1.30 h (w/intermission)

Program notes Jose Antonio Canton
photo ©Matthieu Gauchet

Inspired by a tragedy of the Austrian playwright Heinrich Joseph von Collin, Beethoven composed the Coriolan Overture, a sort of symphonic poem, in Vienna at the beginning of 1807, expressing from the very first measures his fascination with the personality of Gaius Marcius Coriolanus, who in the 5th century BC conquered the Volscian city of Corioli in the south of Lazio for Rome, as recounted by Plutarch in his work Parallel Lives.

Taken from his work Idomeneo, King of Crete, K.366, Mozart brings together five instrumental episodes quite fully developed, which Ludwig von Kochel classifies with number 367 and which form part of a ballet intended for the women of Crete, to be performed between the entrance of the troops and the chorus Nettuno s'onnori!

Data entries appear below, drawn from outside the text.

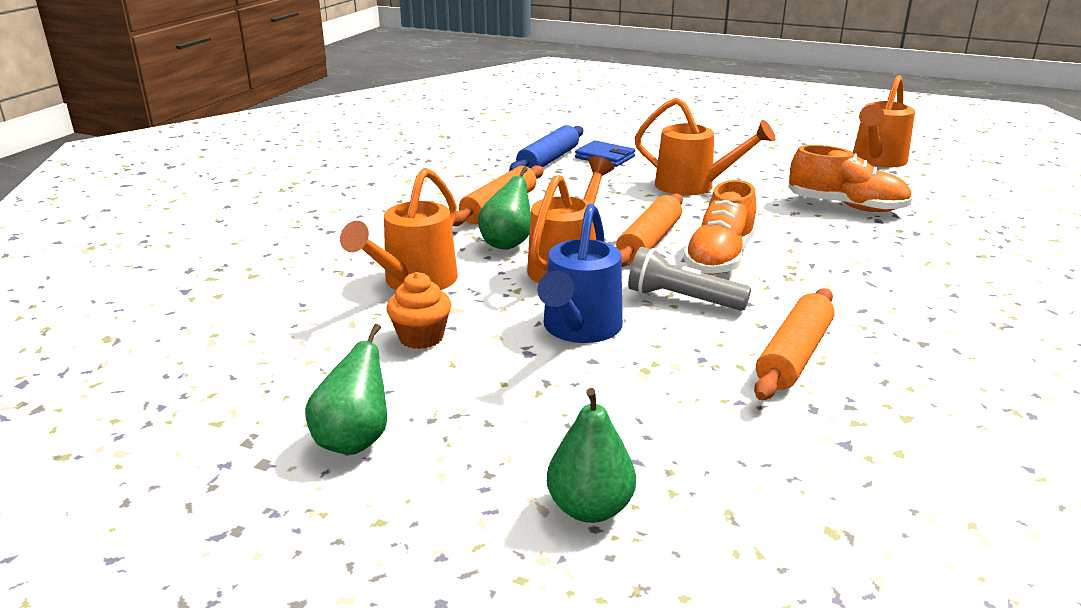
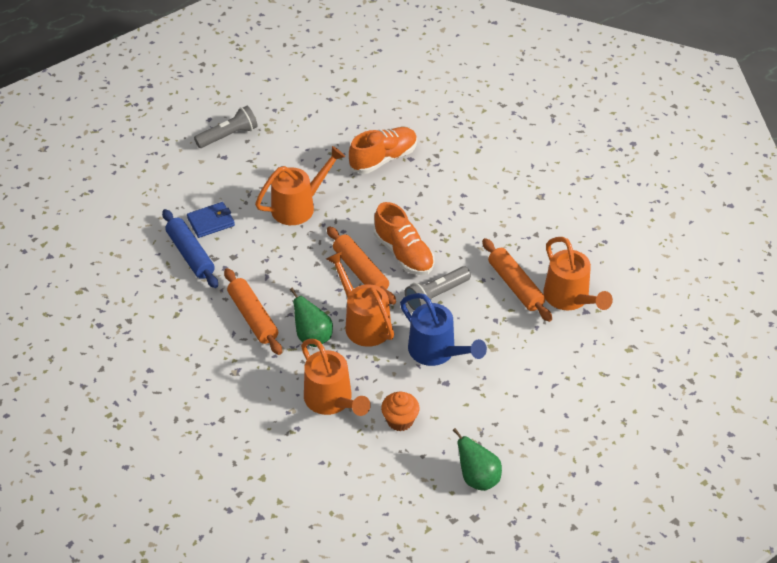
camera: 60 degrees left, 20 degrees up
green pear [547,388,636,523] -> none
orange watering can [853,75,915,168] -> orange watering can moved to [543,237,613,310]
none -> grey flashlight [194,106,258,148]

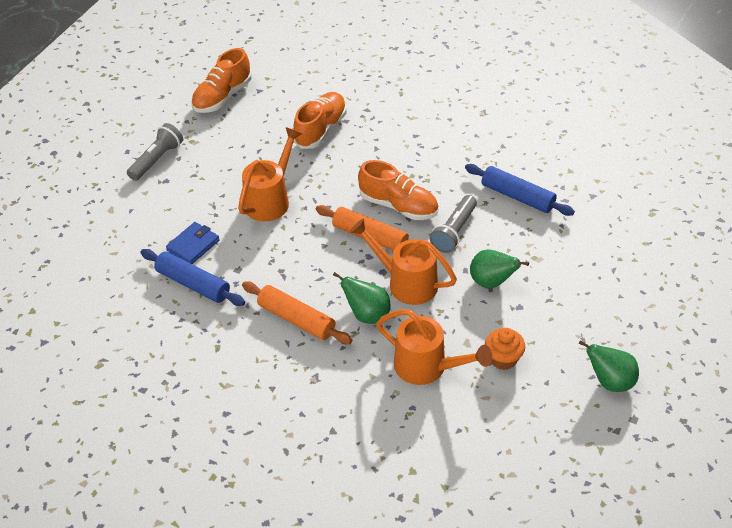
camera: 25 degrees left, 0 degrees up
blue watering can [400,293,487,366] -> green pear [470,249,529,289]
orange rolling pin [482,238,552,322] -> blue rolling pin [465,164,575,216]
orange watering can [543,237,613,310] -> none
none -> orange shoe [191,48,252,113]

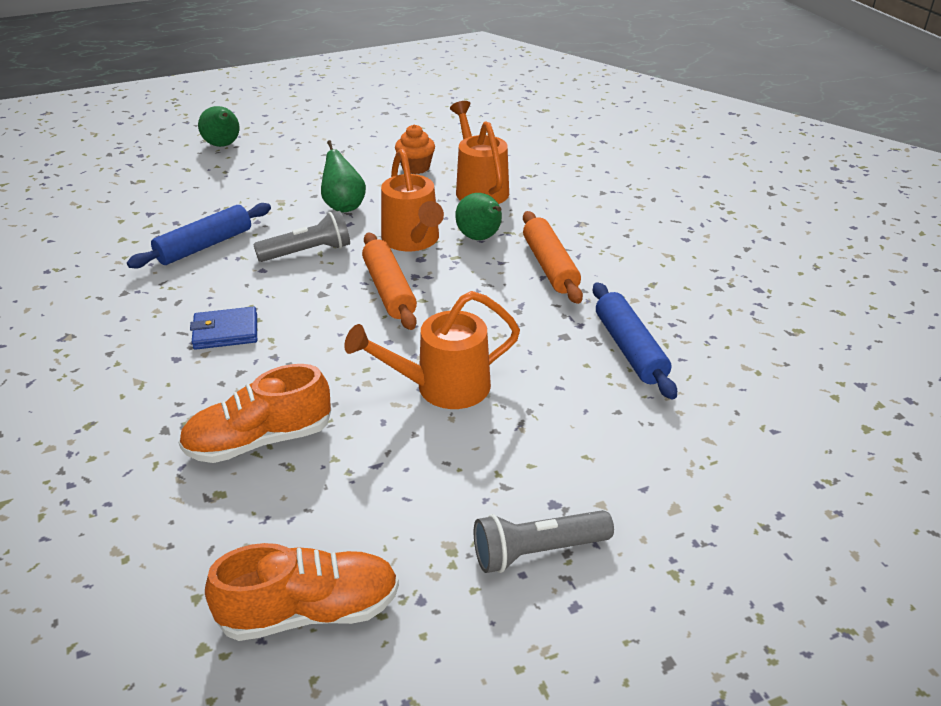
camera: 140 degrees left, 10 degrees down
blue wallet [166,222,220,264] -> blue wallet moved to [190,307,257,350]
orange shoe [358,160,439,220] -> none
blue rolling pin [465,164,575,216] -> blue rolling pin turned 60 degrees clockwise [127,203,271,268]
green pear [579,340,639,392] -> green pear moved to [198,106,239,147]

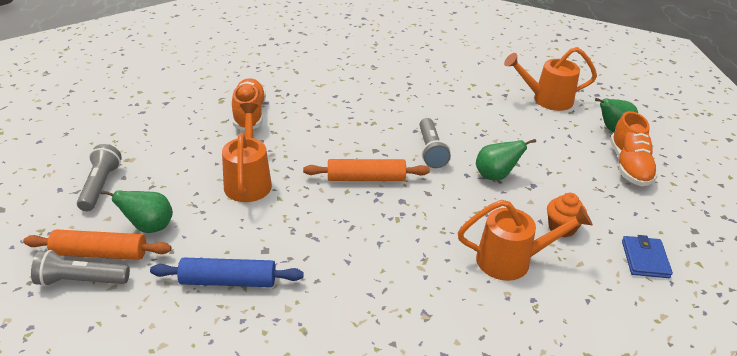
camera: 105 degrees right, 0 degrees up
blue rolling pin [127,203,271,268] -> none
blue wallet [190,307,257,350] -> blue wallet moved to [622,235,673,278]
orange shoe [205,543,399,641] -> orange shoe moved to [610,111,658,186]
orange watering can [381,149,444,251] -> orange watering can moved to [504,47,597,111]
green pear [455,193,502,240] -> green pear moved to [100,190,173,233]
orange rolling pin [523,211,583,304] -> orange rolling pin moved to [23,229,172,260]
none -> grey flashlight [31,250,130,287]

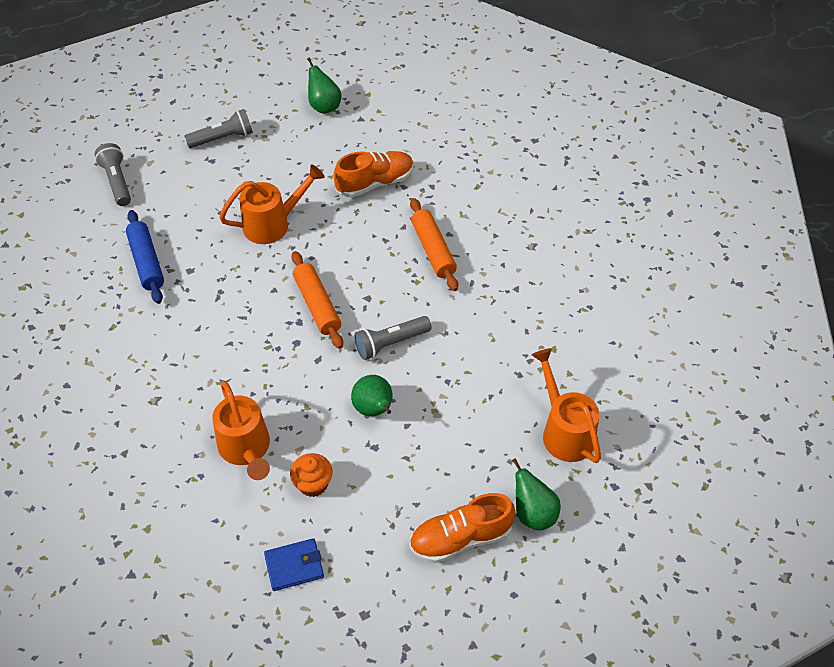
camera: 70 degrees right, 15 degrees up
orange rolling pin [23,229,172,260] -> orange rolling pin moved to [410,198,458,291]
green pear [100,190,173,233] -> green pear moved to [307,57,341,114]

Three years passed between the ‘Pastoral’ Symphony and Ludwig van Beethoven's decisive intention in 1811 to compose his Seventh Symphony. The premier was delayed until the 8th of December 1813, with the composer as conductor, at a concert at the University of Vienna auditorium for the benefit of the Bavarian and Austrian soldiers wounded at the Battle of Hanau against Napoleon.